Seven Tips for a Persuasive Call to Action
One of the last – and most important – tasks for any speaker is to send the audience off with a clear call to action. Such a request goes to the heart of any persuasive pitch: Now that you have drawn the audience to your way of thinking, what do you want them to do about it?
As with the other principles of persuasion that we’ve covered in this series, reciprocity and authority, a persuasive call to action taps into longstanding elements of human behavior that make us more likely to comply with a request.
Overall, we look for things that will benefit or help us in some way. Your job as a speaker is to not only help your audience see why your message is a boon, but also to clear the clutter so they can immediately see why (and how) they should take you up on your offer.

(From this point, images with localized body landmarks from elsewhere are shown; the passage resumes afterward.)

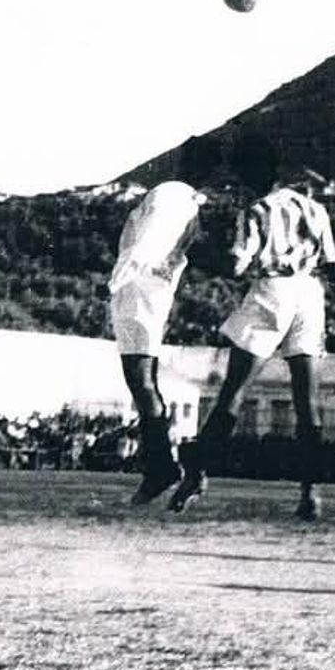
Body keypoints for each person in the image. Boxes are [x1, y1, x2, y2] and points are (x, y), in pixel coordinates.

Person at [167, 133, 335, 521]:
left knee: (233, 393)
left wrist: (196, 249)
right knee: (307, 403)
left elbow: (237, 265)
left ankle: (196, 476)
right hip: (311, 297)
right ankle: (310, 493)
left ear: (250, 173)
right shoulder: (314, 209)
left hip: (272, 291)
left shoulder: (256, 211)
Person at [108, 135, 222, 504]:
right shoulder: (189, 202)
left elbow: (146, 242)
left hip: (140, 286)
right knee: (142, 379)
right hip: (154, 288)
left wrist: (117, 279)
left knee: (140, 379)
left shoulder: (169, 193)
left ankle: (160, 467)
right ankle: (160, 464)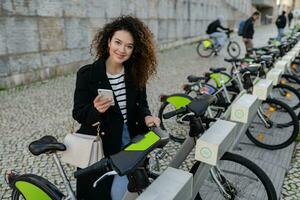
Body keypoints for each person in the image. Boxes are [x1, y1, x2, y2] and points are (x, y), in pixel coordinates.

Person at [72, 15, 160, 200]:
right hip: (101, 144)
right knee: (107, 194)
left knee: (132, 189)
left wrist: (147, 117)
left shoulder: (135, 73)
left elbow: (141, 106)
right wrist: (96, 109)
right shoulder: (87, 74)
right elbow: (79, 113)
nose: (122, 50)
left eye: (129, 46)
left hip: (132, 139)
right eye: (118, 42)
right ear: (108, 42)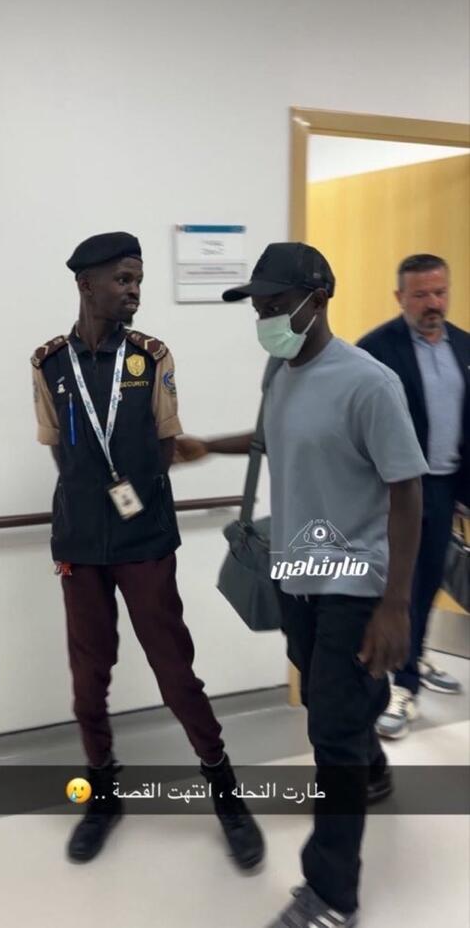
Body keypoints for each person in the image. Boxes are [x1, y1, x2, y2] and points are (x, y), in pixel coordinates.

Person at [175, 242, 428, 928]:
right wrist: (208, 446)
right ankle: (371, 765)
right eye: (258, 308)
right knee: (326, 695)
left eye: (277, 305)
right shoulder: (281, 371)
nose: (266, 319)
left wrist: (396, 605)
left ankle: (331, 894)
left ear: (319, 298)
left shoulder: (370, 383)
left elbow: (407, 491)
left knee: (331, 734)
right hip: (297, 577)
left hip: (355, 582)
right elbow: (273, 435)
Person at [31, 231, 264, 868]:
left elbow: (165, 447)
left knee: (174, 671)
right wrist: (93, 494)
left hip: (145, 537)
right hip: (80, 540)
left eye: (138, 279)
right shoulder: (48, 364)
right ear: (86, 284)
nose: (134, 290)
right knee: (89, 677)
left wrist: (132, 485)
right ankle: (103, 794)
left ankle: (225, 792)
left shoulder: (152, 357)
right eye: (123, 279)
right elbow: (59, 451)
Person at [357, 254, 469, 739]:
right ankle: (400, 686)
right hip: (396, 491)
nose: (433, 303)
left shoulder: (464, 345)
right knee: (395, 588)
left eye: (440, 292)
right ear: (400, 297)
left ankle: (412, 665)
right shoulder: (375, 350)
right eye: (421, 294)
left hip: (446, 488)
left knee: (427, 582)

Here, we offer seven tips that will help you to do just that:
7 Tips for a Persuasive Call to Action
1. Don’t ask for too much
Three requests or fewer are best. In general, people don’t do well with too many choices – a glut can create analysis paralysis.
2. Avoid vague requests
Concrete changes or actions are easier to imagine and, ultimately, carry out. Rather than telling them to “get involved,” you could go with this: “Become an important part of the solution by participating in our first annual neighborhood cleanup next month.”

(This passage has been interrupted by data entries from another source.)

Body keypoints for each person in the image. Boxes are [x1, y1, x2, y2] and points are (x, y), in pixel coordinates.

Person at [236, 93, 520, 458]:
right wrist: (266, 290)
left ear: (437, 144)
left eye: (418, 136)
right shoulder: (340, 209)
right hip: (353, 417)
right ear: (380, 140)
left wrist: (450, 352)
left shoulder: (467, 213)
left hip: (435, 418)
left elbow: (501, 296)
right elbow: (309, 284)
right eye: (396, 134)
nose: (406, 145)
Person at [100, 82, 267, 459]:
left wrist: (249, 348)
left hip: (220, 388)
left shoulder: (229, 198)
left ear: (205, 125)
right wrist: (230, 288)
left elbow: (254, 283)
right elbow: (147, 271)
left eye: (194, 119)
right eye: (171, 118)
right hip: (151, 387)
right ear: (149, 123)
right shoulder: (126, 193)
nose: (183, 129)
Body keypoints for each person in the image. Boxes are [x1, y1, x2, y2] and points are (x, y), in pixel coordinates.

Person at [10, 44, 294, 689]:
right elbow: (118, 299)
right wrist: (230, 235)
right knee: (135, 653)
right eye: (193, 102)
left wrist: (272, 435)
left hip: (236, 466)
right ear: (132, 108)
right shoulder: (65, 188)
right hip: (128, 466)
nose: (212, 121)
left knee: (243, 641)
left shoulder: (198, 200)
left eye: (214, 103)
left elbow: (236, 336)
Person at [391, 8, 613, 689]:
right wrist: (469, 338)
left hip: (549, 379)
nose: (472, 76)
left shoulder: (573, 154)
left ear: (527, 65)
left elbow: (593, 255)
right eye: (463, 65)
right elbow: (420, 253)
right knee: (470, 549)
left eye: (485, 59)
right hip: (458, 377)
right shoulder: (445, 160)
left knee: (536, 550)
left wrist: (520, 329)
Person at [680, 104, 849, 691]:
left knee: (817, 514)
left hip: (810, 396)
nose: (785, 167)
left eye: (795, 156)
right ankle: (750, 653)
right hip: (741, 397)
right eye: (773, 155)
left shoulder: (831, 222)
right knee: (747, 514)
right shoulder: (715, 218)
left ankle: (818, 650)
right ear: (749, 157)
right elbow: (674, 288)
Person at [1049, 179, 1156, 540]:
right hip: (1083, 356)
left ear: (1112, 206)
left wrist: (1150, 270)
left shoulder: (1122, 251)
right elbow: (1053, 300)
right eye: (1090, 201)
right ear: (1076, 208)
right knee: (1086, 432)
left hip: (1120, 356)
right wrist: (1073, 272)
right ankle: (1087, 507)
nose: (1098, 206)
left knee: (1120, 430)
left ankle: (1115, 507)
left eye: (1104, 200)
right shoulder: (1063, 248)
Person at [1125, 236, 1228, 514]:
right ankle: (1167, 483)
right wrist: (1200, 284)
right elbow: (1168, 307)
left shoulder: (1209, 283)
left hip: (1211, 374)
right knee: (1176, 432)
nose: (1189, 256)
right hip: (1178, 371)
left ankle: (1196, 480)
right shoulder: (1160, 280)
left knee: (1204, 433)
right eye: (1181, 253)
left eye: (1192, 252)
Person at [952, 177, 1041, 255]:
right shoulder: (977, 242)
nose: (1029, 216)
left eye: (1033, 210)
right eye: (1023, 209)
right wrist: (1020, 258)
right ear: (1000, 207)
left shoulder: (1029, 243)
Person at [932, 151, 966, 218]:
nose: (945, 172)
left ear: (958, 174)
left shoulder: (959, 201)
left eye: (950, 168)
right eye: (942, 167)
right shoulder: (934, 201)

3. Help them overcome the opposition
If you are suggesting they embrace a plan that is unpopular in some quarters, give them the counterarguments they can use when defending their decision.

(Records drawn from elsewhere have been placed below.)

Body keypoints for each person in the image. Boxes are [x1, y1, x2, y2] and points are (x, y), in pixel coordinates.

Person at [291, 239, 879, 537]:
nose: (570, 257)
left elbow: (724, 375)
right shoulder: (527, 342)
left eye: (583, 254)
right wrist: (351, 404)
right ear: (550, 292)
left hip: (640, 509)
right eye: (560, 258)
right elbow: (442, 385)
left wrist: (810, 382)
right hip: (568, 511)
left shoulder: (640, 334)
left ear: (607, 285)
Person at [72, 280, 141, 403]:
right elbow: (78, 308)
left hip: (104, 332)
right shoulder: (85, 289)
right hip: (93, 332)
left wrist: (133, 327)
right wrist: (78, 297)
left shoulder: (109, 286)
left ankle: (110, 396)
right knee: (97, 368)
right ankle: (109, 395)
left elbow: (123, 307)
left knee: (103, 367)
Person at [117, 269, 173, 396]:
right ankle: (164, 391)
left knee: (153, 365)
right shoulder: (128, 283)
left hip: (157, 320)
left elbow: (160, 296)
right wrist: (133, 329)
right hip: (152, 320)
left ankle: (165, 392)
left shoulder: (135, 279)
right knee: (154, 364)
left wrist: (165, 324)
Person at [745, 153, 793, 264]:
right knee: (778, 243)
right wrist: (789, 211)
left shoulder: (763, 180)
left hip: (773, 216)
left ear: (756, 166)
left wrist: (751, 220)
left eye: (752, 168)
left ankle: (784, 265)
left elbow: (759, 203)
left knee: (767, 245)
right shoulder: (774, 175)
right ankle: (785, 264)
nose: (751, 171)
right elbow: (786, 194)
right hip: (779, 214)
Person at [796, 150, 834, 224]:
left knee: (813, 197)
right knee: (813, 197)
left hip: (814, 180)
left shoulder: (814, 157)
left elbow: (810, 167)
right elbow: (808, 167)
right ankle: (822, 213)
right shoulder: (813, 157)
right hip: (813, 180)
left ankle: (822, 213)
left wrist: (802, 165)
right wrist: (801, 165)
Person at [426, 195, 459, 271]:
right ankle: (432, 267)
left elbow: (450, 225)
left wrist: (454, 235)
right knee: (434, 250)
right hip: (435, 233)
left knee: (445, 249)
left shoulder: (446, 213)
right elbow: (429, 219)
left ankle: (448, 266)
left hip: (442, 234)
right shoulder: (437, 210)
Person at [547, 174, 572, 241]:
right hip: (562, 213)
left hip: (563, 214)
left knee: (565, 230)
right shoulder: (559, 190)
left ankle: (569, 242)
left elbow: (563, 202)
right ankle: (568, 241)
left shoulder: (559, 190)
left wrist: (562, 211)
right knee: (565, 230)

4. Make it easy to execute
Your request shouldn’t require your audience members to expend too much money or time, at least not at first.
5. Aim high but provide alternatives
Be ambitious in your call to action but offer smaller steps the audience can take as well. Audience members new to the political scene may not answer a request to attend a protest, but they may be willing to sign a petition. Those who don’t make much money might struggle to donate funds but can offer their time. When you tailor your call to action to your audience’s needs and interests, you increase your chances they will comply.
6. Secure a commitment
Research has shown if we make a commitment – sign a survey, volunteer for a cause, raise our hand in support, etc. – we are on our way to rewriting that script of self-identity. That behavior or action will now be the basis for future behavior and actions. Since we have committed to a course of action, we will now remain consistent with that stand, says Robert Cialdini, a social psychologist, in his bestselling book Influence: Science and Practice. He adds that when our commitments are voluntary, active, made publicly, and put into writing, they are more likely to stick.
7. Start slow
To avoid cognitive dissonance, nudge the needle ever so slightly. You can do that by suggesting changes to self-identity that are barely perceptible at first. A slight tweak in thinking, perhaps, or a small step to change an enduring habit. Know your audience, too. An audience full of thrill seekers might respond to a leap of faith in an entirely different way than an audience for whom such a leap is impractical given their professional and personal responsibilities.
Realize Your Goals
Some public speakers are hesitant to issue an overt call to action. They may be fearful that they are coming across as over-aggressive in their pitch. So, they decide to let their arguments and main points do the work of convincing their audience. But such inference is no guarantee.
Your audience members must make numerous decisions, large and small, every day, based on the numerous messages that bombard them. When you are clear in your intentions, you cut through the clutter and provide the audience with the information they need to be persuaded.